More than four months after the discovery by AFP journalists on April 2 of 20 dead civilian bodies, the first indications of the atrocities committed during the occupation of this northwestern suburb of kyiv, local authorities have started the burial of the dead that no one has claimed.

On Tuesday, the first fourteen bodies were buried, followed by eleven more on Thursday.

This is only the beginning: three additional ceremonies are planned, confides to AFP Mykhaïlyna Skoryk-Chkarivska, an assistant to the mayor of Boutcha who specifies that around fifty people - out of the 458 civilians who died during the occupation of the city- have not been identified.

“We will continue to work (…) Our goal is to find relatives of each unidentified person,” she adds.

DNA sampling and calls on Facebook

For this everything is done.

DNA samples have been taken, including by French gendarmes who came in April to assist their Ukrainian colleagues, and anything that can help with identification is posted on Facebook.

But the procedures are formal.

Among the eleven buried Thursday, two men had identity papers on them.

Despite appeals on the Internet, no one has come forward and "for them to be formally identified, their relatives must see the bodies and recognize them", continues Mykhaïlyna Skoryk-Chkarivska.

The deputy mayor is only half surprised.

Life may seem to have returned to normal in this rather upscale suburb, which attracts Kyiv residents in search of greenery, "half of Boutcha's population has still not returned".

“It is important that these people be buried with dignity”

A few minutes before the arrival of the bodies, stored in a hurry in the trailer of a refrigerated truck, employees of surrounding municipal cemeteries who came as reinforcements had planted eleven Orthodox crosses.

On each, is hung a small sign accompanied by a number: it will make it possible to find the body, if the DNA tests came to speak or that a family appeared.

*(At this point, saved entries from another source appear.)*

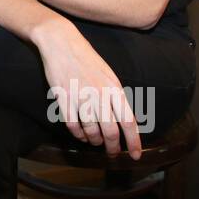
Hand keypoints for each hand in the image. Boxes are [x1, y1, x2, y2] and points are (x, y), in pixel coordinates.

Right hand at [32, 17, 143, 159]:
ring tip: (95, 142)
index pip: (128, 121)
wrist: (62, 43)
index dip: (134, 141)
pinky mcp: (63, 98)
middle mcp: (99, 94)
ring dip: (94, 141)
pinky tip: (81, 135)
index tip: (136, 155)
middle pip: (110, 131)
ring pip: (91, 131)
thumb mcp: (109, 75)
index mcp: (114, 88)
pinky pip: (72, 125)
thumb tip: (126, 121)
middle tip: (113, 154)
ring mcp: (80, 97)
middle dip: (113, 147)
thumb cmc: (87, 59)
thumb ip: (117, 97)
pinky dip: (78, 134)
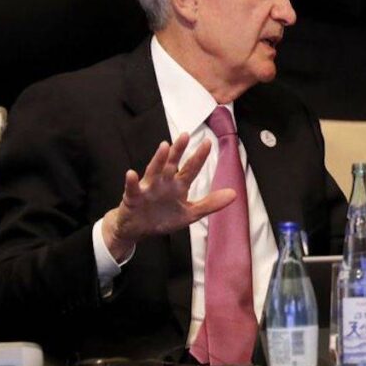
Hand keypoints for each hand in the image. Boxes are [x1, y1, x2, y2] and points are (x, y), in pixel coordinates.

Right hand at [101, 134, 235, 261]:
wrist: (137, 230)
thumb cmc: (163, 218)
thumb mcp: (190, 213)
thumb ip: (210, 204)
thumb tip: (234, 194)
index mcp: (178, 186)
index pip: (190, 168)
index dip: (198, 157)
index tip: (207, 142)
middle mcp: (163, 183)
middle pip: (172, 164)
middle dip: (178, 150)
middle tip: (185, 135)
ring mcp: (148, 189)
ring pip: (153, 171)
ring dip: (158, 159)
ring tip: (164, 147)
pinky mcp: (133, 198)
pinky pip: (132, 189)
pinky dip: (131, 182)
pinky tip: (132, 174)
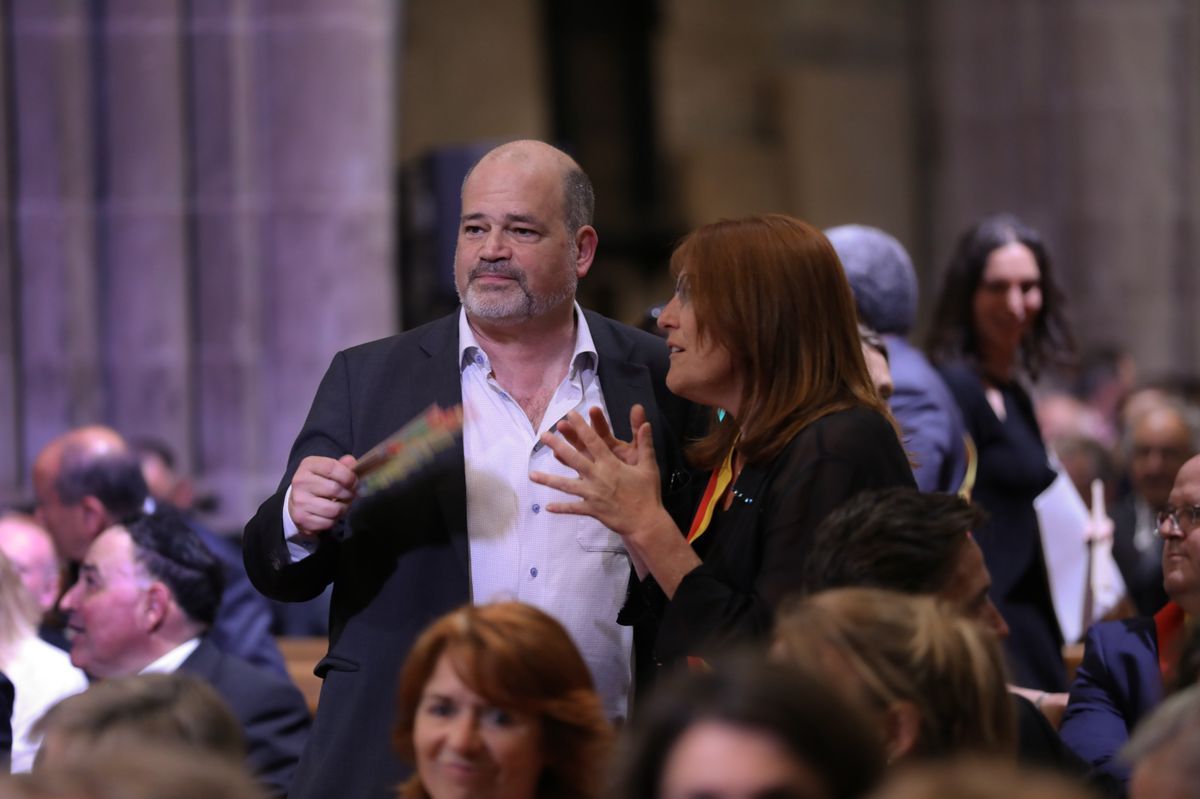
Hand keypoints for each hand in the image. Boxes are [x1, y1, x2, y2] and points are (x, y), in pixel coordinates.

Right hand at [288, 454, 357, 536]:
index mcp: (308, 465)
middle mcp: (301, 482)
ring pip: (334, 509)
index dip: (348, 476)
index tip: (354, 482)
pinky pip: (328, 523)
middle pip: (335, 489)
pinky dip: (333, 520)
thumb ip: (342, 465)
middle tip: (349, 495)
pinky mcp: (302, 519)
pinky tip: (330, 514)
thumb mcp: (327, 470)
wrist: (295, 502)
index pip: (332, 468)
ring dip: (343, 508)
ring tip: (340, 504)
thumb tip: (352, 462)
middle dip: (348, 494)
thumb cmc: (317, 483)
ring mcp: (300, 501)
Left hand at [530, 410, 662, 536]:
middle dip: (557, 445)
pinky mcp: (592, 510)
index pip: (592, 440)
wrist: (646, 522)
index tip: (570, 414)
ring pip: (565, 485)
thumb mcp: (648, 466)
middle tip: (543, 435)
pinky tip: (547, 507)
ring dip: (548, 479)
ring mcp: (592, 494)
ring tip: (532, 475)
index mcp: (610, 464)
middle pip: (572, 458)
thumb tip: (647, 423)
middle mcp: (597, 476)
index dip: (581, 426)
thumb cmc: (648, 493)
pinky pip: (573, 508)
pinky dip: (561, 508)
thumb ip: (645, 443)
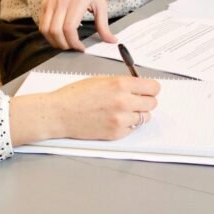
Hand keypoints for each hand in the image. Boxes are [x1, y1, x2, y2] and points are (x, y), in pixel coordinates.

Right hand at [9, 76, 159, 145]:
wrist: (59, 113)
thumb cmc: (75, 95)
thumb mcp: (101, 80)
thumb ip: (122, 83)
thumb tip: (139, 86)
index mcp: (120, 84)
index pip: (153, 87)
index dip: (151, 88)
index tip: (148, 90)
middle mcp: (124, 102)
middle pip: (152, 103)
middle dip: (145, 101)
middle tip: (136, 100)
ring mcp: (121, 120)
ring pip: (145, 117)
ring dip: (138, 114)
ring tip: (123, 111)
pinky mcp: (116, 133)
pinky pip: (132, 129)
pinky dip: (127, 125)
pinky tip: (114, 119)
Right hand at [39, 0, 116, 50]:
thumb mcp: (100, 3)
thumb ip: (104, 24)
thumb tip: (111, 40)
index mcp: (77, 1)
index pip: (69, 28)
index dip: (74, 42)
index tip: (81, 48)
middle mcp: (61, 2)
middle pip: (56, 31)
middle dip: (64, 45)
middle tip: (73, 47)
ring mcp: (51, 3)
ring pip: (46, 30)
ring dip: (54, 42)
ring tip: (65, 43)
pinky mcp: (44, 5)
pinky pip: (42, 25)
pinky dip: (48, 35)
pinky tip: (58, 36)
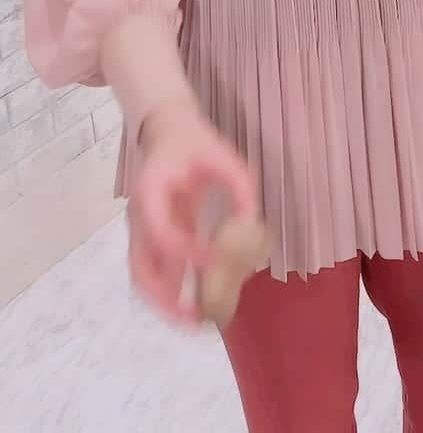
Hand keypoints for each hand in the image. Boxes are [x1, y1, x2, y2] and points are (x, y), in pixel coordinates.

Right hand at [127, 99, 256, 326]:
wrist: (167, 131)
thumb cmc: (194, 142)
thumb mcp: (223, 156)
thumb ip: (240, 186)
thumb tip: (252, 224)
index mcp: (150, 190)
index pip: (161, 231)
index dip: (184, 252)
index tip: (215, 261)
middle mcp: (138, 215)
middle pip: (140, 267)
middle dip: (165, 298)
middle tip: (196, 319)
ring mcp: (141, 228)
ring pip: (143, 275)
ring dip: (165, 302)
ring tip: (195, 323)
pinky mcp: (152, 236)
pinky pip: (154, 269)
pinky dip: (170, 290)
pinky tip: (195, 301)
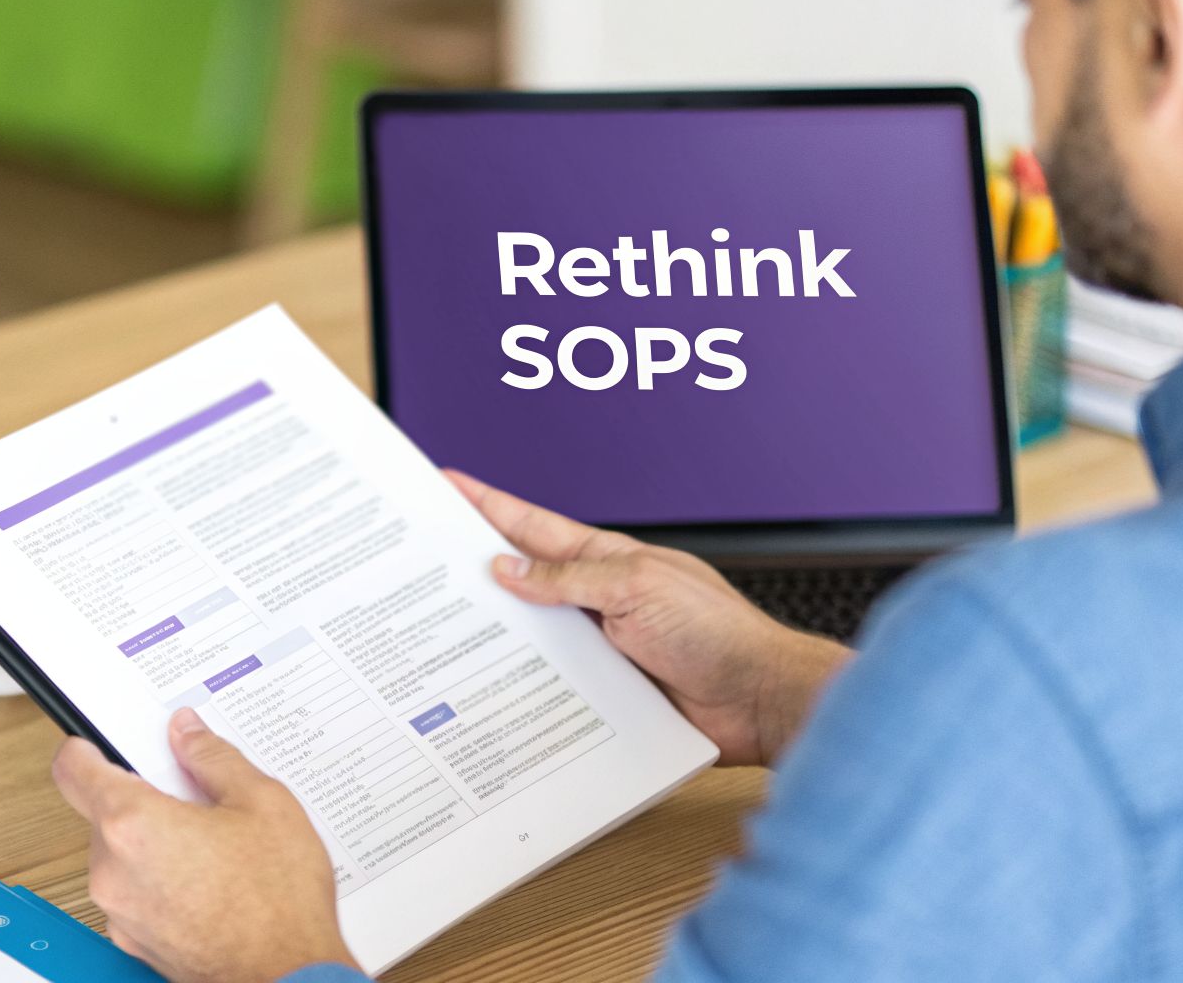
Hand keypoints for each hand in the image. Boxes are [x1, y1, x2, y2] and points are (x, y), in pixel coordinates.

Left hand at [52, 708, 359, 982]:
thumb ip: (214, 758)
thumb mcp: (261, 802)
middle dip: (145, 800)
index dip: (86, 747)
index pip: (73, 769)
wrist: (288, 976)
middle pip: (104, 814)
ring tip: (216, 846)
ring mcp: (120, 913)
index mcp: (133, 824)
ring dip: (156, 844)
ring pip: (121, 857)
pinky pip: (136, 894)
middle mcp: (112, 871)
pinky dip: (162, 881)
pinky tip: (212, 881)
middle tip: (195, 797)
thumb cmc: (277, 903)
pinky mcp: (135, 942)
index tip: (102, 743)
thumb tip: (188, 734)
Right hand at [447, 470, 850, 765]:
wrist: (758, 698)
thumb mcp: (636, 587)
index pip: (534, 526)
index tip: (449, 484)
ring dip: (495, 632)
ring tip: (441, 624)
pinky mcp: (604, 691)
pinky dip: (523, 684)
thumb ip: (569, 579)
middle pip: (523, 580)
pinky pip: (551, 684)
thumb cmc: (717, 633)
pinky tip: (492, 687)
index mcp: (606, 559)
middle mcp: (598, 600)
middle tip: (423, 554)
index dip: (490, 505)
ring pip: (530, 635)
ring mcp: (599, 646)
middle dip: (474, 566)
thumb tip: (507, 569)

The coffins are difficult to close.

Andriï Golovin, the priest of the church near which had been dug one of the main mass graves of Boutcha, can finally pronounce the last prayer.

"It's important for us that these people be buried with dignity, like humans and not just like dead bodies," the priest told AFP in a stern voice. hard to denounce the "+ Russian world + which has revealed itself to us in all its horror".

An unknown twelfth

A twelfth coffin should have been buried in the alley of unknowns in the Boutcha cemetery.

The one containing the body of Oleksandre Khmarouk, a 37-year-old former soldier who has been missing since mid-March.

His parents, who had left the occupied city shortly before, had been looking for him in vain ever since.

All they knew was that he had been arrested by Russians.

That they knew where to go: in his building, the doors of the three apartments occupied by Ukrainian soldiers or ex-soldiers had been smashed.

But their son was nowhere to be found.

The DNA sample results weren't coming in.

A photo, broadcast on a Viber messaging loop, allowed them to identify him at the last minute.

“The orcs (nickname given to Russian soldiers, editor's note) arrested him at his home.

They killed him near the market”, repeats in a broken voice the father of Oleksandr Khmarouk, Vassyl, collapsed on a bench while he clutches a framed portrait of his son against him.

Oleksandre Khmarouk will be buried in a separate square, between dozens of other graves whose date of death indicates March 2022. His parents will embark on another quest.

“An informant gave her name.

There was a woman who accompanied the Russians, the neighbors heard her.

But we don't know who it is, or where it comes from,” they repeat.